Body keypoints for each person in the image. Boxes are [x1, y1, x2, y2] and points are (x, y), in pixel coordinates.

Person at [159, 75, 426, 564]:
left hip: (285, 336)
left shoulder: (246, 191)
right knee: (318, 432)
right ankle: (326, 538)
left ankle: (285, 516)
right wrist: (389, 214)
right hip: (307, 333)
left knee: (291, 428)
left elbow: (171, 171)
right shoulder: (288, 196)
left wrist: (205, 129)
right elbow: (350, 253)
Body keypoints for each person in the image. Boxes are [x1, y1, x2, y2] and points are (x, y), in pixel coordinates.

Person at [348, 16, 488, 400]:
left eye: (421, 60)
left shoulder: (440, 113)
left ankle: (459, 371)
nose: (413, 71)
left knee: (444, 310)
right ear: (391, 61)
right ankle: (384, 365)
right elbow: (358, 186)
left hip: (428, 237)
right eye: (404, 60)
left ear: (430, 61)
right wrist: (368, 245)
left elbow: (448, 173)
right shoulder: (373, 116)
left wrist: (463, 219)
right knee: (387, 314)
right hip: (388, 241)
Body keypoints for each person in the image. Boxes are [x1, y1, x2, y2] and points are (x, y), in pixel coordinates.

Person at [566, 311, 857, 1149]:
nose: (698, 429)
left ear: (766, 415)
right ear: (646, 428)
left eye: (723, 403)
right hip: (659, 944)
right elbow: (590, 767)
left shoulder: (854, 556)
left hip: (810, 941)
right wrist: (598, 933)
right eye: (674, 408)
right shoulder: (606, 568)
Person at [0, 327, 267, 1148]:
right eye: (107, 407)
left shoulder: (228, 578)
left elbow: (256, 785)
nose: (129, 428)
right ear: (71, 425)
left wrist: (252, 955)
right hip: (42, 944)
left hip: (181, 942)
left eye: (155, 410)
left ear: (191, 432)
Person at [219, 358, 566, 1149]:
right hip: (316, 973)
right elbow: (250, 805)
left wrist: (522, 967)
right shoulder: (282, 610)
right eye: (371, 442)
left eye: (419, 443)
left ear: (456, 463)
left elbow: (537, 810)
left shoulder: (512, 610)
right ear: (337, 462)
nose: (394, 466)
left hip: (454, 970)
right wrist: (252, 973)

──────────

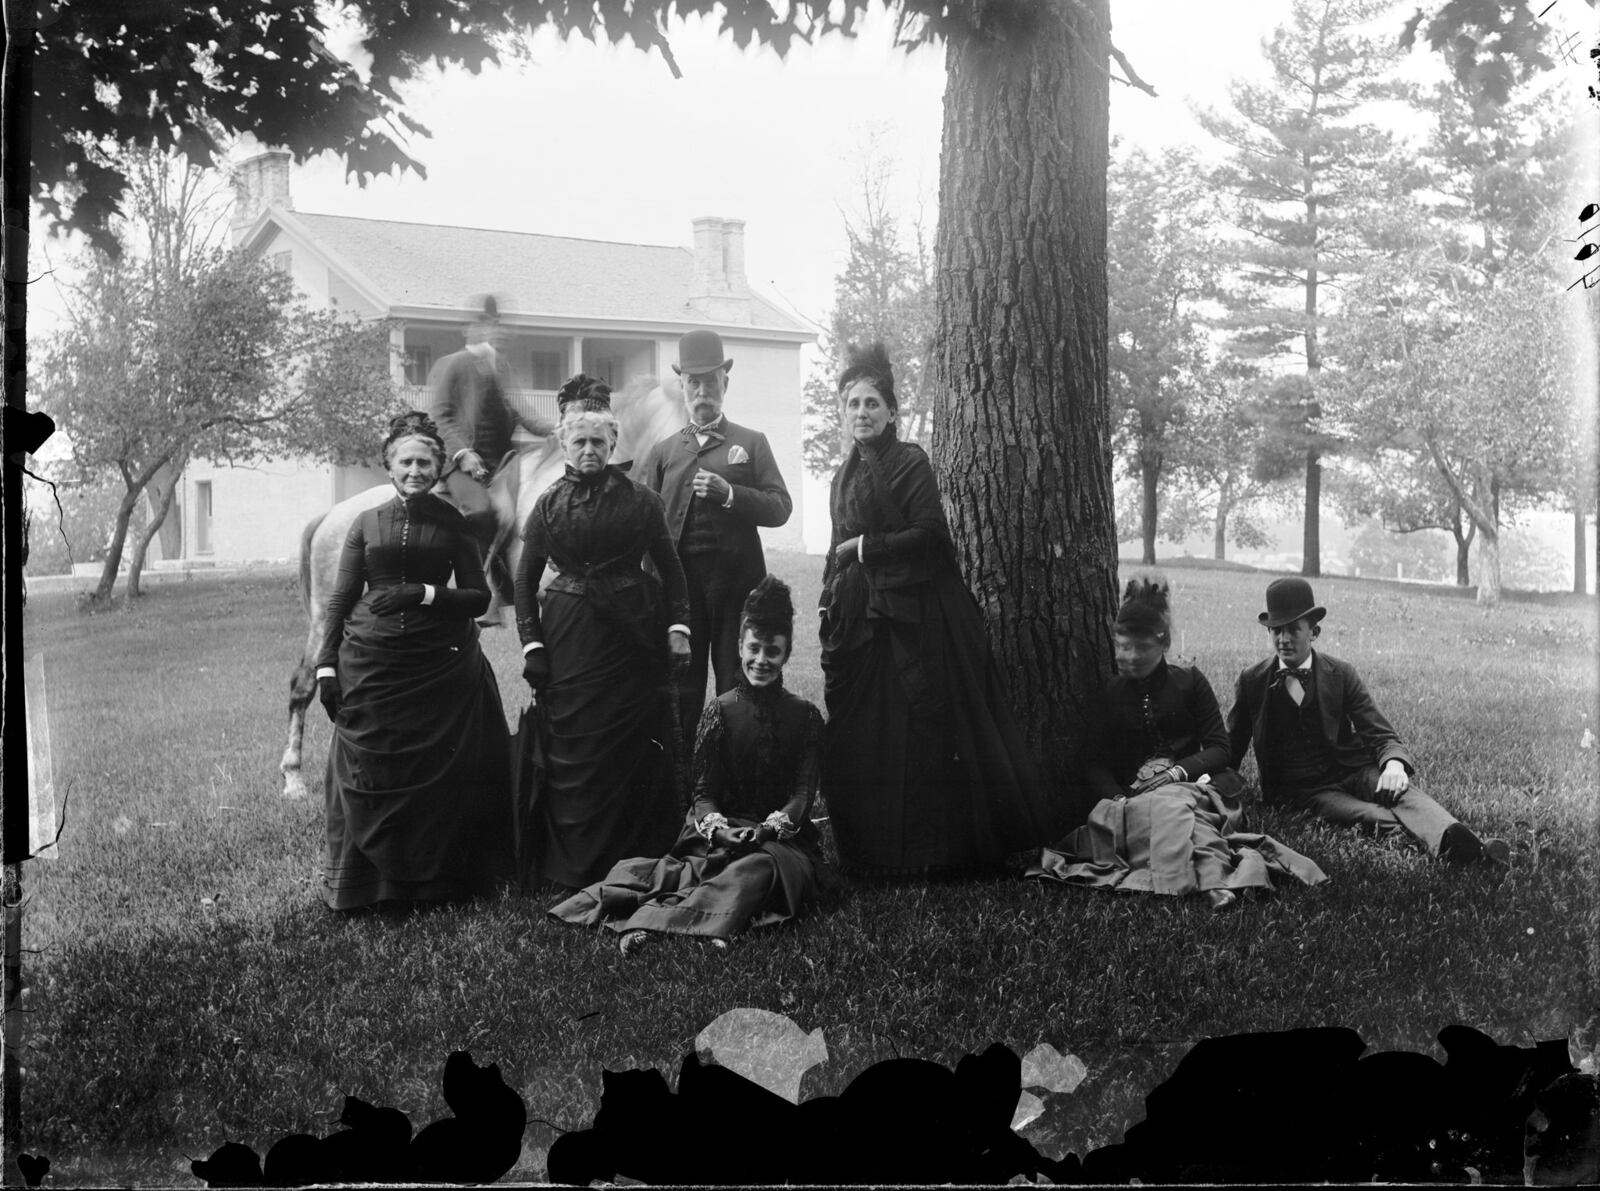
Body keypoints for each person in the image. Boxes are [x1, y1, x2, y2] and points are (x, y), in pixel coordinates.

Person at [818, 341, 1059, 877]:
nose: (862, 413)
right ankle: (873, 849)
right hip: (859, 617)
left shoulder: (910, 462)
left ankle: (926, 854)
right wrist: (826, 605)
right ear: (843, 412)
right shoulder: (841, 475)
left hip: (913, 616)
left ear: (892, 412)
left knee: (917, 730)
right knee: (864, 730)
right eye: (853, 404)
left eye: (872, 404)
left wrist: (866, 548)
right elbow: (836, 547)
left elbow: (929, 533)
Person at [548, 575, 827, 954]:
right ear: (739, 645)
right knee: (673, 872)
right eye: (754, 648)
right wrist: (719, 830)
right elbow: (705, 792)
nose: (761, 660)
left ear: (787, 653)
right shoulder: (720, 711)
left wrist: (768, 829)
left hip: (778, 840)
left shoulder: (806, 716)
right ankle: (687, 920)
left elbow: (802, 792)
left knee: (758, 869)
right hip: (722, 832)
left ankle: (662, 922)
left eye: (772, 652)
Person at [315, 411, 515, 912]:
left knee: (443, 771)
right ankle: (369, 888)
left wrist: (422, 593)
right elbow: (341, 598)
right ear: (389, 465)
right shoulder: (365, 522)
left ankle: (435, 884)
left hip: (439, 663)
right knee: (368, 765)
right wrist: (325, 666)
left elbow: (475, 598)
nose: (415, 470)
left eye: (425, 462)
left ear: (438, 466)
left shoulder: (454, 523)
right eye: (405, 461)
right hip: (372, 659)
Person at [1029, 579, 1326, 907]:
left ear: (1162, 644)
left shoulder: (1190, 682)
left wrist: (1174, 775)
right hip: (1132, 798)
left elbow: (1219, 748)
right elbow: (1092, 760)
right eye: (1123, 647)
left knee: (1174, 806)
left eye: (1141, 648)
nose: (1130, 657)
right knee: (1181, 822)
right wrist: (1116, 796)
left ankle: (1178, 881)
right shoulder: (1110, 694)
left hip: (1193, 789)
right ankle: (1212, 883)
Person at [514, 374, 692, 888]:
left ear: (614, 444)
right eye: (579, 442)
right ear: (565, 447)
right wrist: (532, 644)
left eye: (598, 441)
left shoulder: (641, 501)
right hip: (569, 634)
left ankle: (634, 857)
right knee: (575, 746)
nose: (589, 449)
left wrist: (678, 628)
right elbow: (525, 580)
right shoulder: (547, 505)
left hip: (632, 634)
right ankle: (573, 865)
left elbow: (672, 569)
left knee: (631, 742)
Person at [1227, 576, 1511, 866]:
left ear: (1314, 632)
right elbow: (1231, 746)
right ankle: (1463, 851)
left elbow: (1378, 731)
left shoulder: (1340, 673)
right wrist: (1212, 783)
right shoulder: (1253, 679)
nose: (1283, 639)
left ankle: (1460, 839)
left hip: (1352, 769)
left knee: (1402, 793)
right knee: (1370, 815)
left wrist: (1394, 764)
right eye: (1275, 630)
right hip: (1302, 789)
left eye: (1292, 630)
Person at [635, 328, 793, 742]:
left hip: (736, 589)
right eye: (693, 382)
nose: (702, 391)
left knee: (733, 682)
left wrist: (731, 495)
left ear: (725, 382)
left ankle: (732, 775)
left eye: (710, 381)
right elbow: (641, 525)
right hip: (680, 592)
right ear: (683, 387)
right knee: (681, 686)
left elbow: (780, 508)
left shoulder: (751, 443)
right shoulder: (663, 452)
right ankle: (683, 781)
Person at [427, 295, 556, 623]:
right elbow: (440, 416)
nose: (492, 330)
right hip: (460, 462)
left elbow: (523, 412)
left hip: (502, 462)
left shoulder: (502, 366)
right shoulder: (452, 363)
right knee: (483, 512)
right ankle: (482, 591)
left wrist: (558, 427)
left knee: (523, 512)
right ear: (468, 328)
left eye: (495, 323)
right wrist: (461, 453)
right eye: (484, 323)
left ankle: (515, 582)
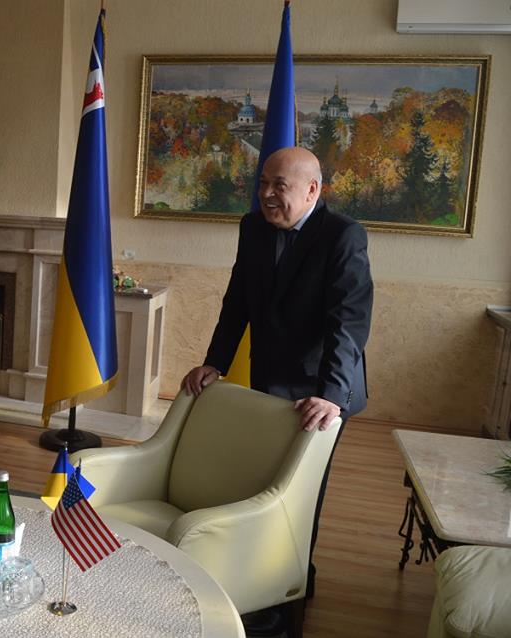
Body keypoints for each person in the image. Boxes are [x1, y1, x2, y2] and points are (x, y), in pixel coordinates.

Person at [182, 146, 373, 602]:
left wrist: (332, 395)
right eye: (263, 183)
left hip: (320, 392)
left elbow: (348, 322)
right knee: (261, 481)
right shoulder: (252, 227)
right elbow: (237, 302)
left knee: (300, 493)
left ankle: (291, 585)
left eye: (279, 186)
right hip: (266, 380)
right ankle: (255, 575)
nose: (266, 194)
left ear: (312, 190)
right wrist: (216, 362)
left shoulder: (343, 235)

──────────

WHAT TO PRODUCE: Look above for the line with "left ankle: (732, 775)" and the line with "left hip: (502, 462)"; transcribe both and all lines in between, exactly, and nothing else.

SOLUTION TO THIS PROBLEM:
left ankle: (732, 775)
left eye: (710, 381)
right elbow: (641, 525)
right hip: (680, 592)
right ear: (683, 387)
right knee: (681, 686)
left elbow: (780, 508)
left shoulder: (751, 443)
right shoulder: (663, 452)
right ankle: (683, 781)
Person at [427, 295, 556, 623]:
right elbow: (440, 416)
nose: (492, 330)
right hip: (460, 462)
left elbow: (523, 412)
left hip: (502, 462)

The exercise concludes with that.